Design files in text formats
_ _ _ _ _ _ _

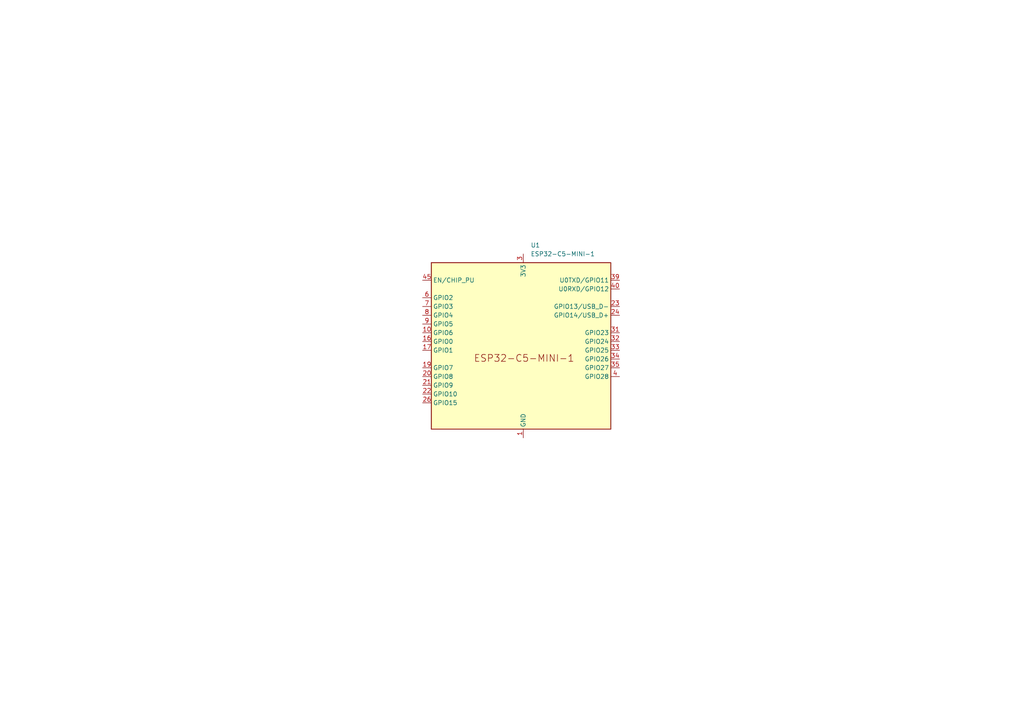
<source format=kicad_sch>
(kicad_sch
	(version 20250114)
	(generator "eeschema")
	(generator_version "9.0")
	(uuid "fa282958-a3b9-49e7-9f9f-51c1f7925a28")
	(paper "A4")
	
	(symbol
		(lib_id "PCM_Espressif:ESP32-C5-MINI-1")
		(at 151.765 100.33 0)
		(unit 1)
		(exclude_from_sim no)
		(in_bom yes)
		(on_board yes)
		(dnp no)
		(fields_autoplaced yes)
		(uuid "e0db0ac0-21ca-4ca4-b471-b652db5f3083")
		(property "Reference" "U1"
			(at 153.9083 71.12 0)
			(effects
				(font
					(size 1.27 1.27)
				)
				(justify left)
			)
		)
		(property "Value" "ESP32-C5-MINI-1"
			(at 153.9083 73.66 0)
			(effects
				(font
					(size 1.27 1.27)
				)
				(justify left)
			)
		)
		(property "Footprint" "PCM_Espressif:ESP32-C5-MINI-1"
			(at 168.783 125.73 0)
			(effects
				(font
					(size 1.27 1.27)
				)
				(hide yes)
			)
		)
		(property "Datasheet" ""
			(at 151.765 148.59 0)
			(effects
				(font
					(size 1.27 1.27)
				)
				(hide yes)
			)
		)
		(property "Description" ""
			(at 151.765 100.33 0)
			(effects
				(font
					(size 1.27 1.27)
				)
				(hide yes)
			)
		)
		(pin "3"
			(uuid "374299b3-aff4-4e54-9025-a4b1287d2d98")
		)
		(pin "1"
			(uuid "816e8348-9c09-41b2-abdc-4e44e6636e47")
		)
		(pin "25"
			(uuid "3117ada7-2145-4017-81c6-a9c352fafdac")
		)
		(pin "2"
			(uuid "3b6005c7-13e1-4d77-9f28-97ff616fb7f1")
		)
		(pin "49"
			(uuid "4ba4f552-e946-45ee-afd3-6179a3525d8c")
		)
		(pin "42"
			(uuid "6a45b328-5c83-408b-8a7a-c5dc075f2933")
		)
		(pin "43"
			(uuid "34f7bd46-84d2-4d7e-8066-3088c6e524e9")
		)
		(pin "27"
			(uuid "77ccf53f-3cb7-4241-9448-a7b184cb1115")
		)
		(pin "29"
			(uuid "42bc63e2-e803-4410-918d-eeaaceba429a")
		)
		(pin "30"
			(uuid "6617a141-f39e-4650-819b-fe05c097b088")
		)
		(pin "65"
			(uuid "edea65a3-f885-41e6-8730-e7a4f96fa4a6")
		)
		(pin "64"
			(uuid "ed2c5a4e-4161-4320-8e8f-af8c3ea06d85")
		)
		(pin "23"
			(uuid "c9f8abfc-f3b4-42a5-bca7-90b7bfab2022")
		)
		(pin "11"
			(uuid "5c3aab8c-ddf7-4916-a40f-e355f303492b")
		)
		(pin "12"
			(uuid "3eb1e029-9906-42ce-8648-c99e4dec958c")
		)
		(pin "31"
			(uuid "8da4d8d0-d31a-41da-a919-7fec22296059")
		)
		(pin "32"
			(uuid "78ad3578-9010-466b-8213-982b551e5c7b")
		)
		(pin "34"
			(uuid "aca4c815-933b-44e5-b911-6ab589dc5dcc")
		)
		(pin "63"
			(uuid "2dd83f23-663c-430a-a2b9-b0381dd34e1d")
		)
		(pin "33"
			(uuid "e26c2620-3135-40f2-bf70-e46f4b7604ff")
		)
		(pin "24"
			(uuid "188f2924-d45f-418c-a786-93a1ed0ad413")
		)
		(pin "13"
			(uuid "22081938-e43e-4177-a0b2-1dc7ead9a0df")
		)
		(pin "47"
			(uuid "7cc5361e-f3fa-4705-ae2a-eab97df5e20a")
		)
		(pin "48"
			(uuid "07599cf5-4412-4eb1-9669-1805191b1a40")
		)
		(pin "50"
			(uuid "4c94705f-8667-45a9-8a42-ff2ff5d3b285")
		)
		(pin "4"
			(uuid "650a4f8d-ba51-43fd-89f4-c14e6fd8faed")
		)
		(pin "38"
			(uuid "dd9df48a-1ed9-4d42-a046-5b5a5744b9ae")
		)
		(pin "36"
			(uuid "19a2689b-5527-4ef7-ada5-6ceb53802d56")
		)
		(pin "41"
			(uuid "ec88c3d9-5550-4f5f-9f73-fb9707f29cec")
		)
		(pin "44"
			(uuid "aa4e9f9f-628e-4ec1-8457-04da3d1d957b")
		)
		(pin "35"
			(uuid "41f77b23-9a0c-4e66-8f3b-b59161a02c6c")
		)
		(pin "37"
			(uuid "6e5791f4-87d2-49c2-ba00-43e7ea20cc05")
		)
		(pin "5"
			(uuid "fb4e0c0c-cfe8-4433-a0c6-1b25161cedf6")
		)
		(pin "6"
			(uuid "4d43e467-9b6a-4d23-92be-b2705324d28a")
		)
		(pin "8"
			(uuid "f9d7f45b-b177-42f4-8cfc-e2a5b898f61c")
		)
		(pin "9"
			(uuid "a4e67d50-e9b9-450c-a01e-3f90610e9fdc")
		)
		(pin "10"
			(uuid "ff78879e-dffe-4511-9b80-3c1b533a0ef2")
		)
		(pin "16"
			(uuid "853119e2-ca97-4869-9565-54996ade2b30")
		)
		(pin "7"
			(uuid "4431887c-95a4-4059-bb4e-2fe1d59f2e52")
		)
		(pin "39"
			(uuid "12ac710c-d063-42ee-8859-226322e40fdc")
		)
		(pin "46"
			(uuid "788ee8c2-b34b-4ae9-8e37-83c5e17f1438")
		)
		(pin "40"
			(uuid "0023127c-872f-4d4c-bd5b-bfec2980439d")
		)
		(pin "45"
			(uuid "c2eb47ea-48be-49f9-8131-921128d7e16c")
		)
		(pin "22"
			(uuid "ce87697f-fa0a-49b0-8076-5eecdf0e5a6b")
		)
		(pin "14"
			(uuid "10833b95-6676-47e8-86c7-2c47b6a26a83")
		)
		(pin "21"
			(uuid "4b03f870-a31a-422e-a773-e7f3ba0bad64")
		)
		(pin "26"
			(uuid "c456bc13-1ba5-48c2-873b-4bb1d5713c82")
		)
		(pin "15"
			(uuid "1abdf9e6-2ade-4a23-a224-2b26a171c1ad")
		)
		(pin "17"
			(uuid "2a9ac90b-281f-425d-9f3f-65ca67ba6dbf")
		)
		(pin "19"
			(uuid "1722ebb5-a3ce-4c48-8736-4baf13f14b1f")
		)
		(pin "18"
			(uuid "6b100b73-e4a4-4229-bc5a-cec7aa38d779")
		)
		(pin "28"
			(uuid "37ed9e0e-844b-4237-9e04-7025b9ea2f79")
		)
		(pin "20"
			(uuid "84eac50c-960b-4cae-974a-72a298379a4b")
		)
		(pin "58"
			(uuid "2633b5b3-0e9e-4327-af21-e32bf33ba316")
		)
		(pin "61"
			(uuid "52510889-a22d-469d-847b-d8d438633ff0")
		)
		(pin "62"
			(uuid "d0af0190-259e-4e3c-b16c-23f3bef36cc1")
		)
		(pin "53"
			(uuid "3b8f6199-c603-49a0-8f7b-00b72ccda5fa")
		)
		(pin "52"
			(uuid "c13f120d-05a7-4aac-ae3a-20f29218ee19")
		)
		(pin "54"
			(uuid "77baf8eb-2a81-4280-aa46-badde7970b5d")
		)
		(pin "56"
			(uuid "6f96298a-4e04-4180-b967-289056ec534a")
		)
		(pin "57"
			(uuid "80aa55a6-90bc-4672-ba41-c5aa39ba935f")
		)
		(pin "59"
			(uuid "7f664b4f-03a4-4d9d-afc6-46da1254db79")
		)
		(pin "60"
			(uuid "3fd0c93f-a1c0-4aca-8078-e3adb83fc3d4")
		)
		(pin "51"
			(uuid "b02fc0be-b96c-4b99-9bff-dec8674520f1")
		)
		(pin "55"
			(uuid "72015fd5-499f-4fe2-98bf-edb7a6d00368")
		)
		(instances
			(project ""
				(path "/fa282958-a3b9-49e7-9f9f-51c1f7925a28"
					(reference "U1")
					(unit 1)
				)
			)
		)
	)
	(sheet_instances
		(path "/"
			(page "1")
		)
	)
	(embedded_fonts no)
)

</source>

_ _ _ _ _ _ _

-- Instructions to follow --
Scan the records for the string "MINI" and show every line that contains it.

-- Solved exercise --
		(lib_id "PCM_Espressif:ESP32-C5-MINI-1")
		(property "Value" "ESP32-C5-MINI-1"
		(property "Footprint" "PCM_Espressif:ESP32-C5-MINI-1"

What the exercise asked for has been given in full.